Carole,

You make excellent points. I didn't mean to imply that testimonials are completely worthless. People's subjective opinion of the surgery and how it affects their lives is good information. Everyone should hear at least one personal horror story before deciding on the surgery.

But, the scientific data are required to keep everybody honest. Both the doctors and the patients.

As we have seen, there are people who have CS that requires medication to control, but they assert to prospective patients that the CS is mild. On the other hand, there are people who say they are 100% satisfied yet rate the CS as severe.
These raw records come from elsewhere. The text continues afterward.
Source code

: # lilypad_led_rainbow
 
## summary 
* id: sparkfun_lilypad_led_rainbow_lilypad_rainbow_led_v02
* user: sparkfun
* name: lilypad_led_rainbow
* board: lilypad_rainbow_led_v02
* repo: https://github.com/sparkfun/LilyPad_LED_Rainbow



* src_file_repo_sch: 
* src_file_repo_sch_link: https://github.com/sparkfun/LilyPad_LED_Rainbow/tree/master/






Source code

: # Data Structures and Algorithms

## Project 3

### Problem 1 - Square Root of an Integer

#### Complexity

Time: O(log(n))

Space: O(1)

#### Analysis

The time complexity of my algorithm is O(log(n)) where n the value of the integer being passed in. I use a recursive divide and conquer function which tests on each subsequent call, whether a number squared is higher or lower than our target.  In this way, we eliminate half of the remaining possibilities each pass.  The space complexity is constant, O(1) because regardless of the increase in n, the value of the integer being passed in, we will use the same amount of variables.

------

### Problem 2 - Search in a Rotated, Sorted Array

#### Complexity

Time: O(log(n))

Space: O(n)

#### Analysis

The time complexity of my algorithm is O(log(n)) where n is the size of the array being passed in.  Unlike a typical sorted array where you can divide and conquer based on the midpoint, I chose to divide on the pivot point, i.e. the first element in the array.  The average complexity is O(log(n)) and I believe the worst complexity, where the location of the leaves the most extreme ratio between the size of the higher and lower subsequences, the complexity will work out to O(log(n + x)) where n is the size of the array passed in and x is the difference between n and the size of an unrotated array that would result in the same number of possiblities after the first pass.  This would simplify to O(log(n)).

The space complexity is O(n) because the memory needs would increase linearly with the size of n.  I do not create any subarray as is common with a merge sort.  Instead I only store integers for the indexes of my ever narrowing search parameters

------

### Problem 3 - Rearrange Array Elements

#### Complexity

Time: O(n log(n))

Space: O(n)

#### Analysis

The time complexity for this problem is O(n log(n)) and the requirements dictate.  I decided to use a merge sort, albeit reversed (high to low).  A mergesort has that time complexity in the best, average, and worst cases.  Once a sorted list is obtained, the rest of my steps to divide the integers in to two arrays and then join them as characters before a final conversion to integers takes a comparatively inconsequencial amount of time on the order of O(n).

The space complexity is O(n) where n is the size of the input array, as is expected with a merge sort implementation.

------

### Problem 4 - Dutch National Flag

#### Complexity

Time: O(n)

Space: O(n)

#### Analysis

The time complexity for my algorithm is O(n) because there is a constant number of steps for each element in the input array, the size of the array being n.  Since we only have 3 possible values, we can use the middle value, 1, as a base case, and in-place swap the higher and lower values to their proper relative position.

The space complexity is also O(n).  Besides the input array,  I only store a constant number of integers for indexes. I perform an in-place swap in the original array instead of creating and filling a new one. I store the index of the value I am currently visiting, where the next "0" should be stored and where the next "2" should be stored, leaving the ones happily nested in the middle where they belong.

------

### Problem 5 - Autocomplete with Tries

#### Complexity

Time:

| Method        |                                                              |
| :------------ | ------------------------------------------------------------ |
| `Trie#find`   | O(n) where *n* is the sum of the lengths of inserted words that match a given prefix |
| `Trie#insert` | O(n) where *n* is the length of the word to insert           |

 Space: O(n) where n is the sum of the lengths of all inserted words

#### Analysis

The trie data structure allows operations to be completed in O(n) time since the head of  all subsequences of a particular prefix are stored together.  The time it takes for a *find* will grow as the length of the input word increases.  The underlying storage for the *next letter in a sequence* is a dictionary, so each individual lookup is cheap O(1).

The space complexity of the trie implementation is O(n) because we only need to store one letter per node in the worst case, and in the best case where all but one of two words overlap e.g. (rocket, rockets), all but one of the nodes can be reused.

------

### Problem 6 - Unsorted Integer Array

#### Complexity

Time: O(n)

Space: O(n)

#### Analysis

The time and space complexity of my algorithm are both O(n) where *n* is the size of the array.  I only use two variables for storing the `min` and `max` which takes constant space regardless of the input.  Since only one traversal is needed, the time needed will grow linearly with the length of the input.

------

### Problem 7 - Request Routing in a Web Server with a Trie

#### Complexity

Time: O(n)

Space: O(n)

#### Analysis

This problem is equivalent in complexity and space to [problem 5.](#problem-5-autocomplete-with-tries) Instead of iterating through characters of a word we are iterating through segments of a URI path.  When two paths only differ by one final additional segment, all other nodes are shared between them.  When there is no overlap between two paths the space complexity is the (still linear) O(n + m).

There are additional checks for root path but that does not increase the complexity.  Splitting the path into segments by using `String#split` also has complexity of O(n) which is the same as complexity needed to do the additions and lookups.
That's the problem with subjective assessments. It makes it too easy for the doctors and the patients they use to recruit for them to distort the actual nature of the outcome.

There would plenty of ways to present the data that would not be as stiff and stuffy as the way I outlined above. The scientifically acquired information could easily be translated into easy to digest format for people who don't respond to raw data.

For instance, if the data show that 70% of patients experience dripping CS at 75 F, it would impossible for doctors to claim that 90% get mild CS. They would have to say, 7 out of 10 patients get dripping sweat at moderate temperatures. Then the prospective patient gets to decide if that is mild, moderate or severe. It keeps the discussion honest.

Anyway, we probably need a combination Carole/csmess approach to informing patients. One where both the human factors are combined with cold hard facts to give people what they deserve -- the truth, the whole truth and nothing but the truth.

Without the facts, you get nothing but spin.